Lighthouse rehab seen to ignite tourism boom

SAN FERNANDO CITY—While going up the steps of the Poro Point lighthouse, former Mayor Mary Jane Ortega of San Fernando City in La Union was loudly saying, “Oro. Plata. Mata.” (Gold. Silver. Death.). It is an old Spanish superstition that if one’s last step falls on either gold, silver or death, it will mean the fate of the house or its occupants.

Having negotiated 96 steps, Ortega was aghast that it ended at “mata.”

“So the first step of the rehabilitation is to put an extra step,” she said while atop the 76-foot lighthouse built in 1970.

Poro Point Management Corp. (PPMC) signed a memorandum of agreement with the Philippine Coast Guard to repair and rehabilitate the lighthouse as well as the much older Spanish lighthouse a few meters away.

Ortega said the older lighthouse, built on Nov. 28, 1885, and enshrined by the National Historical Institute as a historical structure, would be rebuilt using old drawings.

PPMC, a subsidiary of the Bases Conversion and Development Authority (BCDA), promised to finish the rehabilitation by next year.

Florante Gerdan, PPMC president and chief executive officer, said preserving the lighthouse would be the first step in promoting tourism in the area.

“Preserving our heritage sites would contribute to the increase in tourist arrivals and eventually in the rise in investments as well as business opportunities for local entrepreneurs,” Gerdan said.

Vice Admiral Edmund Castor Tan, Philippine Coast Guard commandant, said the Poro Point lighthouse is one of 10 lighthouses in the country that are being scheduled for repair and rehabilitation under the public-private partnership (PPP) program.

For a lighthouse to be included in the PPP, it should be historically and strategically important, Tan said. He said the 120-foot Spanish lighthouse, which is lit by a huge kerosene lamp, is one of the oldest in the country.

Arnel Paciano Casanova, BCDA president, said they intend to improve the six-hectare area around the lighthouse and build curio and sport shops there.

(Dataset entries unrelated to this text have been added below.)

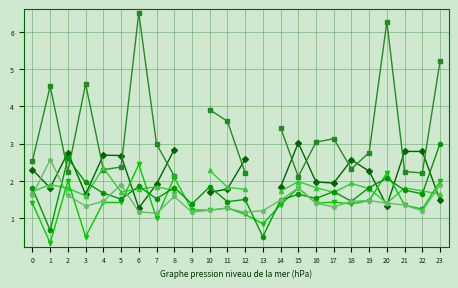

In FT_Odds_A, how many points are higher than both neighbors (excluding endpoints)?

5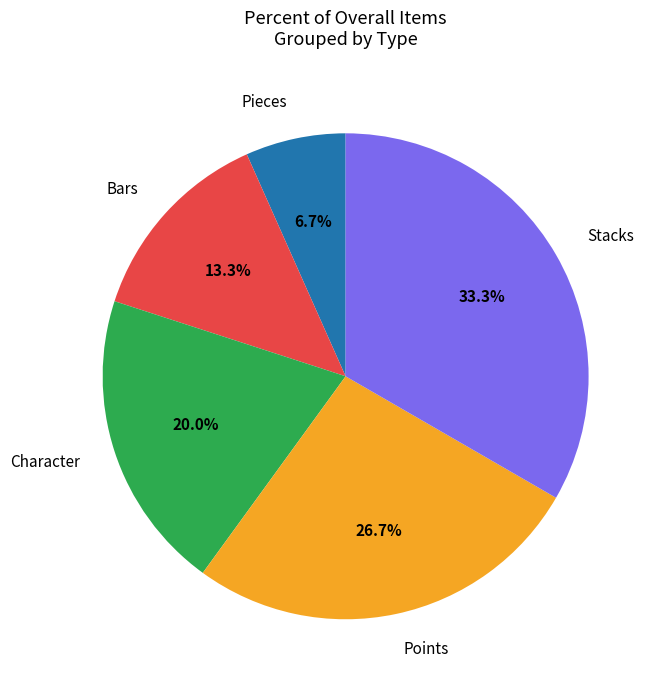

What percentage is the Character slice, to the nearest percent?

20%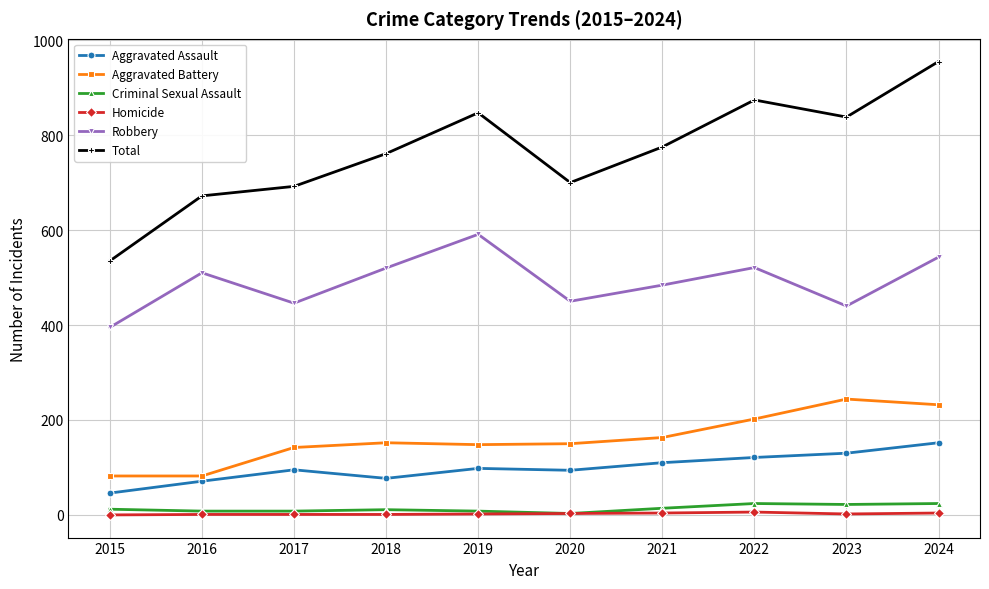

Which series has the widest spread of values?

Total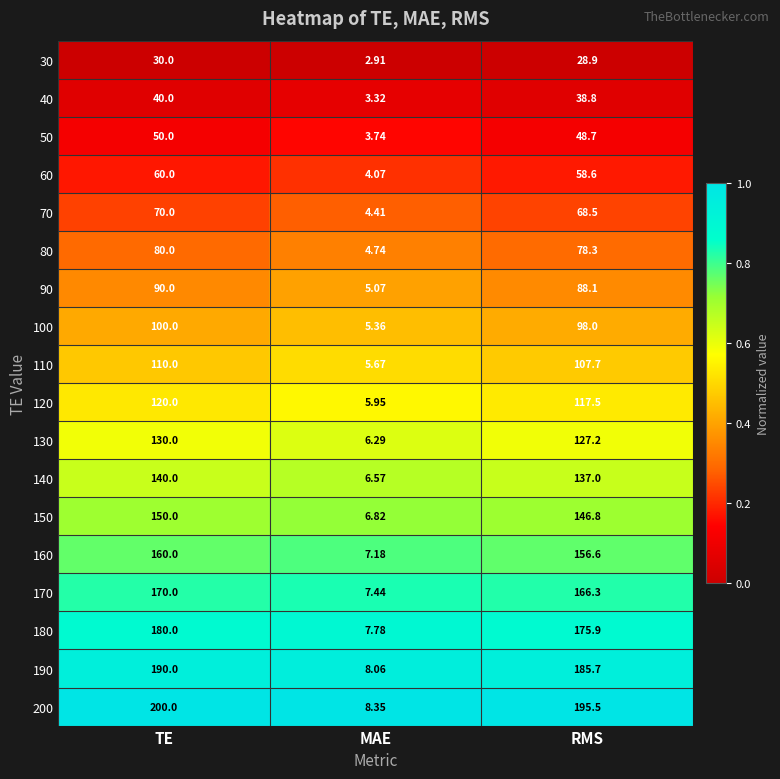

Where does the 110 series first go above 107?

TE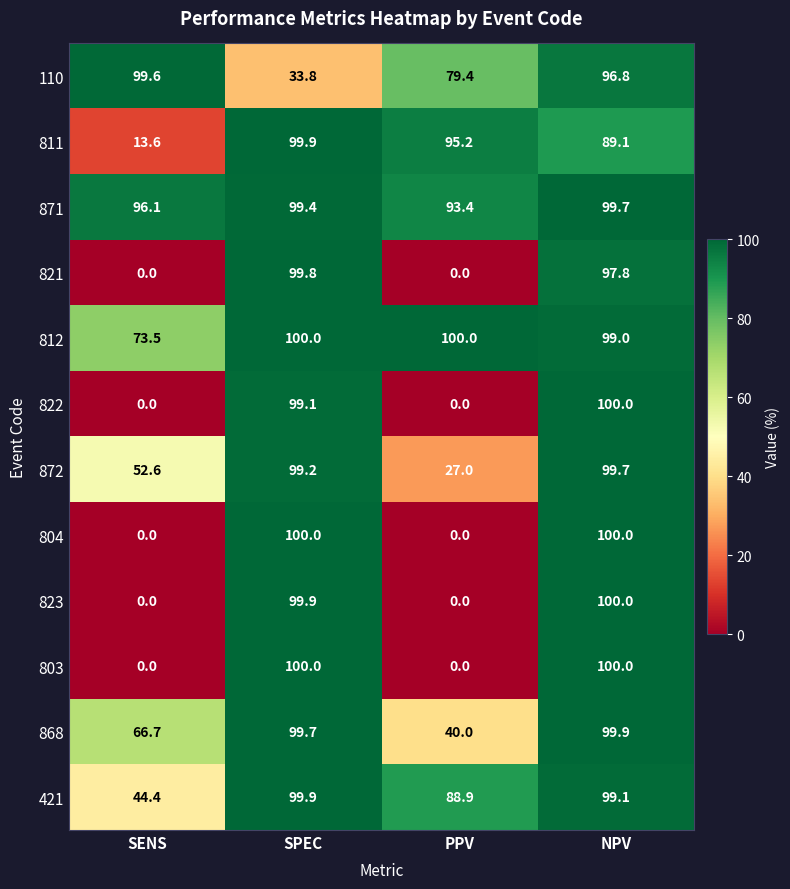

Is the value of 872 at PPV greater than the value of 823 at SPEC?

No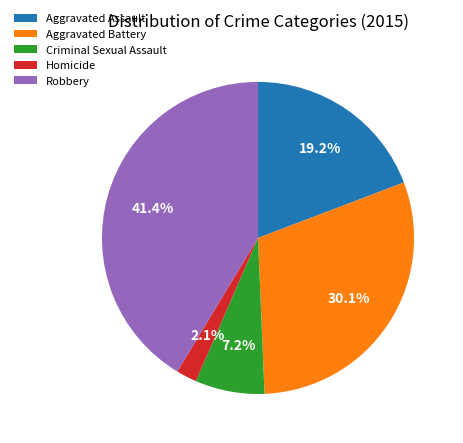

What percentage is the Aggravated Battery slice, to the nearest percent?

30%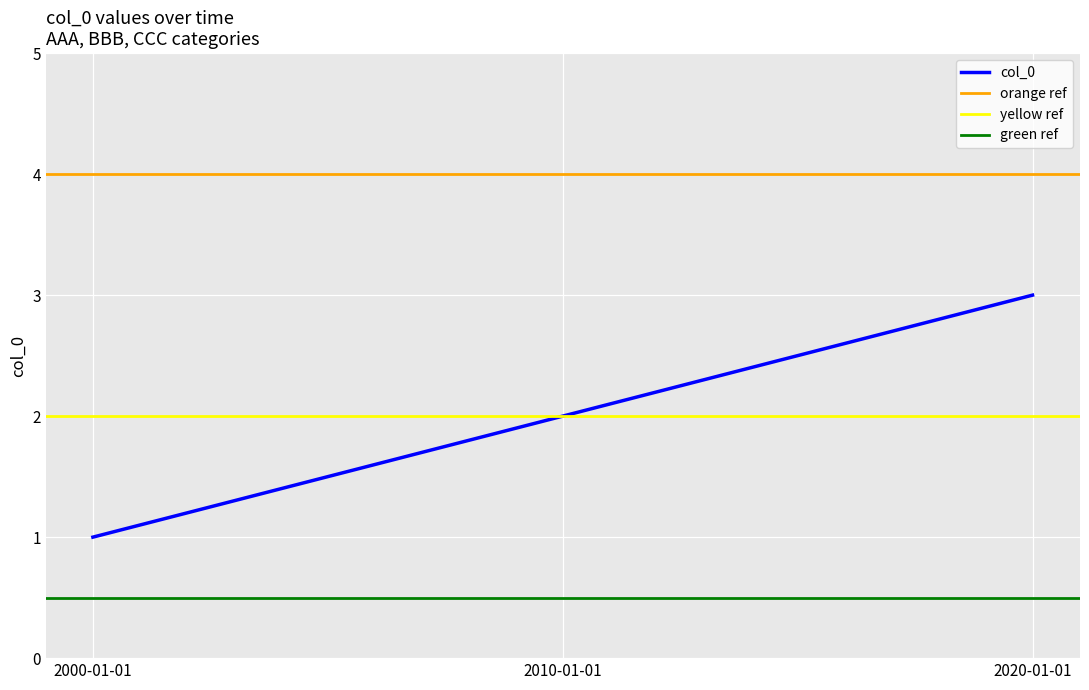

Read the value at 2010-01-01.

2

Initial designs showed that PPMC would create rings around the lighthouse but these would not interfere in the real duty of the lighthouse which is to guide boats and ships in the area.

Benjamin Fajardo, who has been supervising the Poro Point lighthouse in the past 12 years, said the structure is lit by an array of solar-powered cells at its apex. Its beacon can be seen as far as 10 nautical miles (18.5 kilometers) away. The light, he said, automatically turns on at 6:45 p.m.

Casanova said the rehabilitation of the area would center on the lighthouses. “Lighthouses are part of our character as a nation, being an archipelago where the sea and its shores are a daily part of the Filipino life,” he said.